Work task: Starting at the line with "What is the ratio" and stopping after the line with "Which slice is the smallest?", copy the data again with "slice" replaced by "wedge" and all else unchanged. Leave the pictures out.

Records from a collection:
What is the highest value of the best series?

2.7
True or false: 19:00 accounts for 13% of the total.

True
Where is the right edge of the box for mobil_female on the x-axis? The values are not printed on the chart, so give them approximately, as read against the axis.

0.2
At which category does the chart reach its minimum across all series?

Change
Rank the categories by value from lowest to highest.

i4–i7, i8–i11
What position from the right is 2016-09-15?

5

* * *

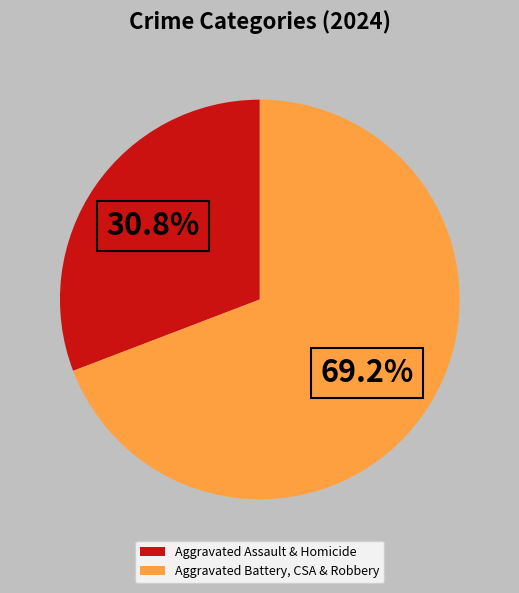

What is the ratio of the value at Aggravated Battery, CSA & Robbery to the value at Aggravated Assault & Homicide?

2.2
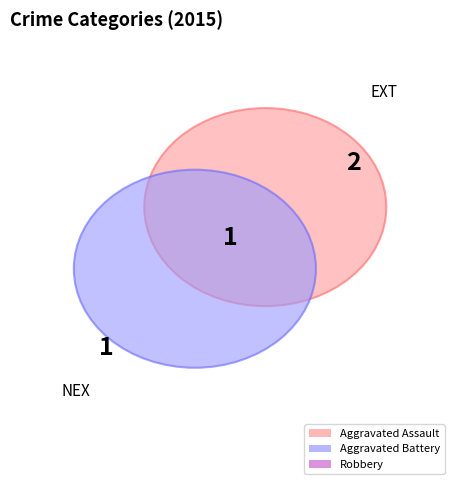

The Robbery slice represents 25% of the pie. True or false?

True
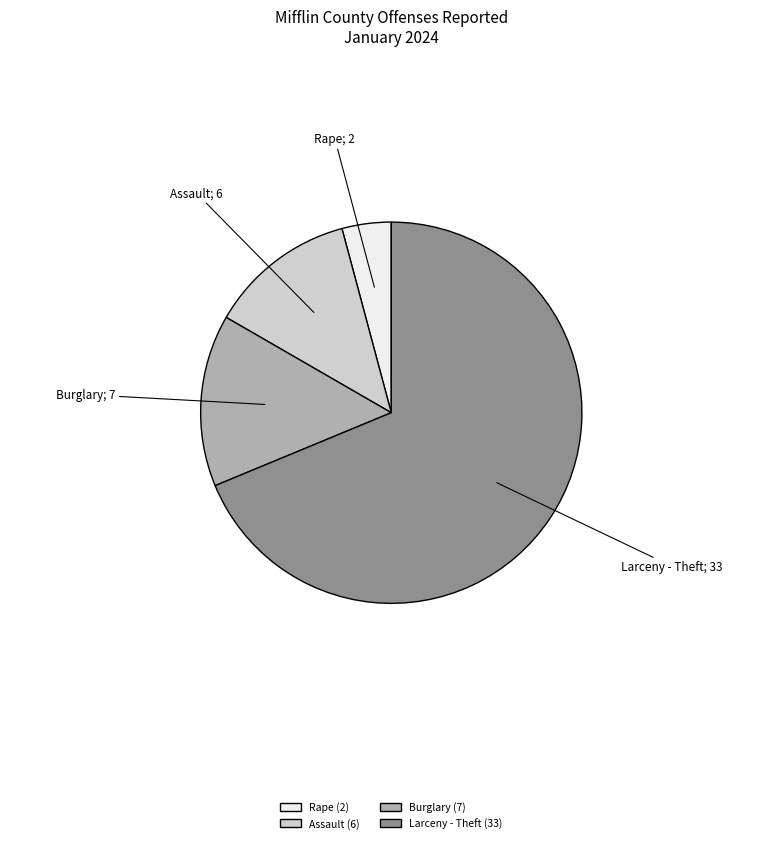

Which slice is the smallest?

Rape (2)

---

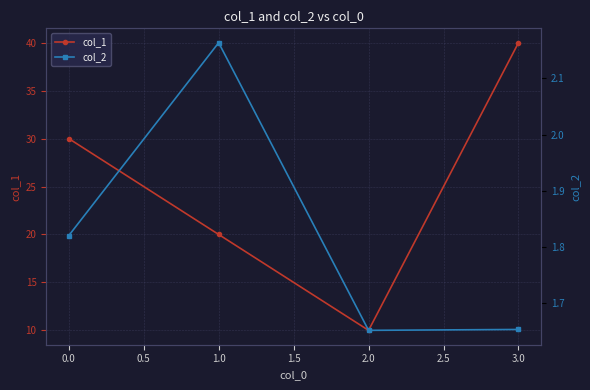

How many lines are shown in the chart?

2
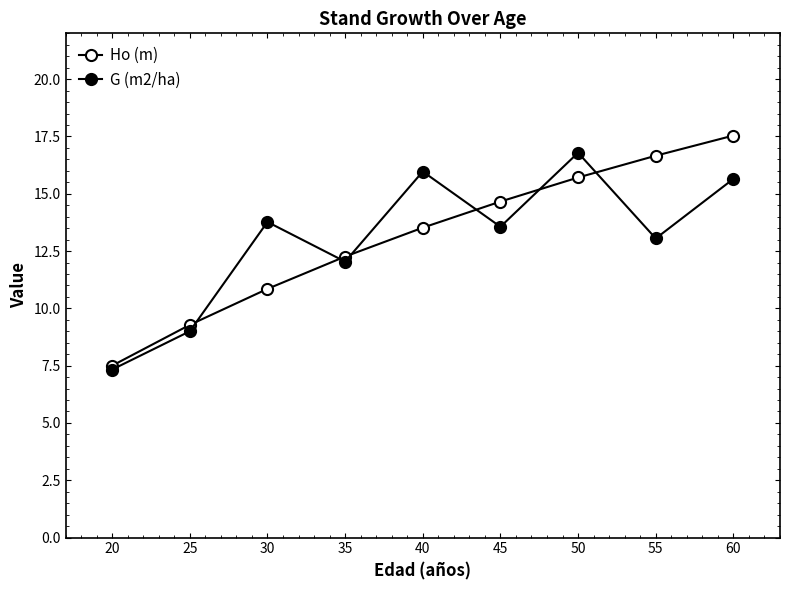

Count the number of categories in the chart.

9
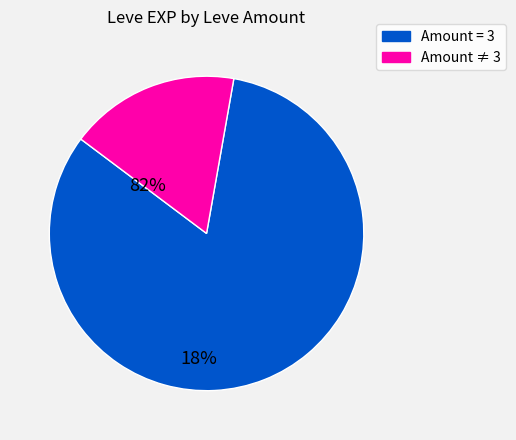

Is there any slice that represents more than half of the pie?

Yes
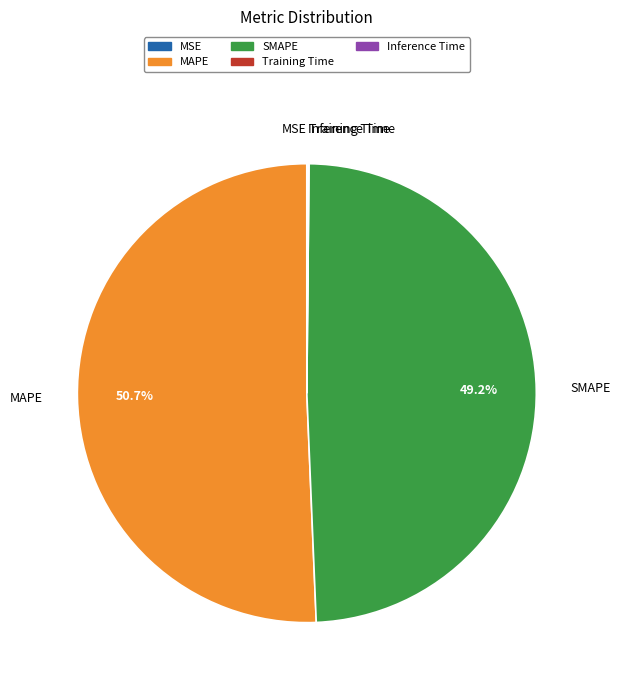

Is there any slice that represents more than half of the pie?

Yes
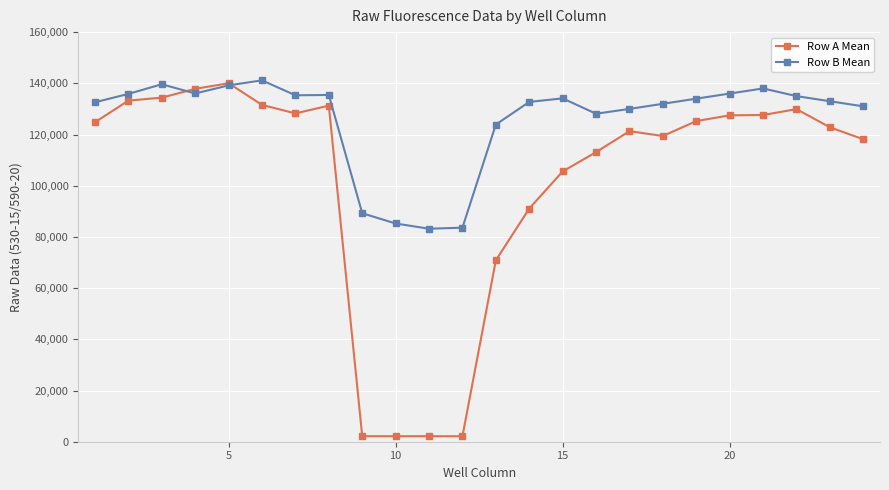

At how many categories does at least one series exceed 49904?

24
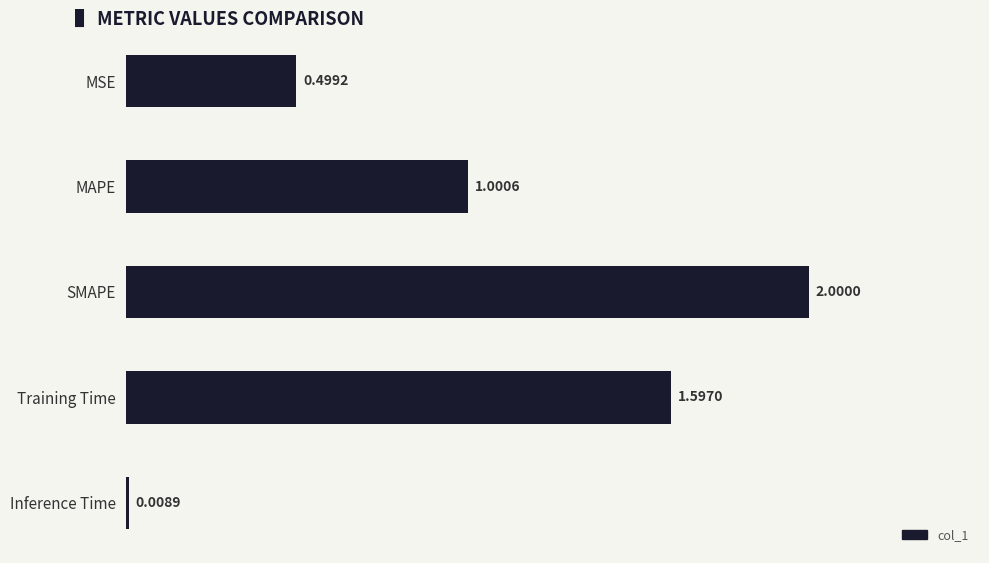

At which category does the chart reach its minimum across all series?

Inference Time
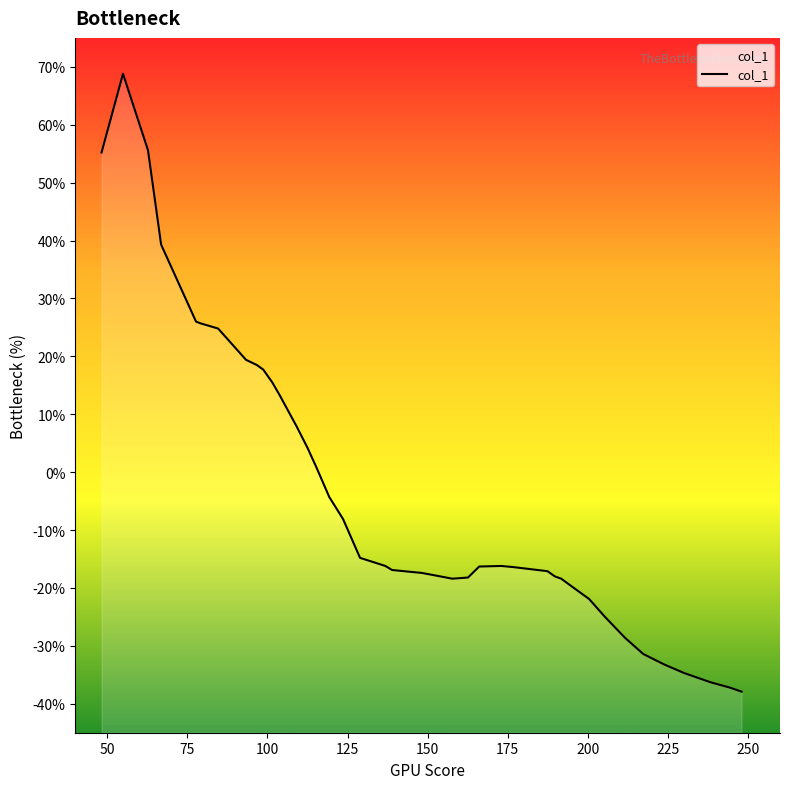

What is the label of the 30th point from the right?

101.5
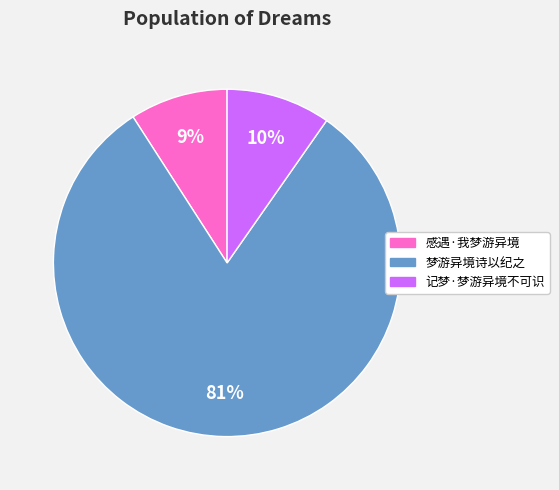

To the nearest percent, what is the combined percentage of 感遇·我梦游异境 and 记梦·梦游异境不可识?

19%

Solution below:
What is the ratio of the value at Aggravated Battery, CSA & Robbery to the value at Aggravated Assault & Homicide?

2.2

The Robbery wedge represents 25% of the pie. True or false?

True

Which wedge is the smallest?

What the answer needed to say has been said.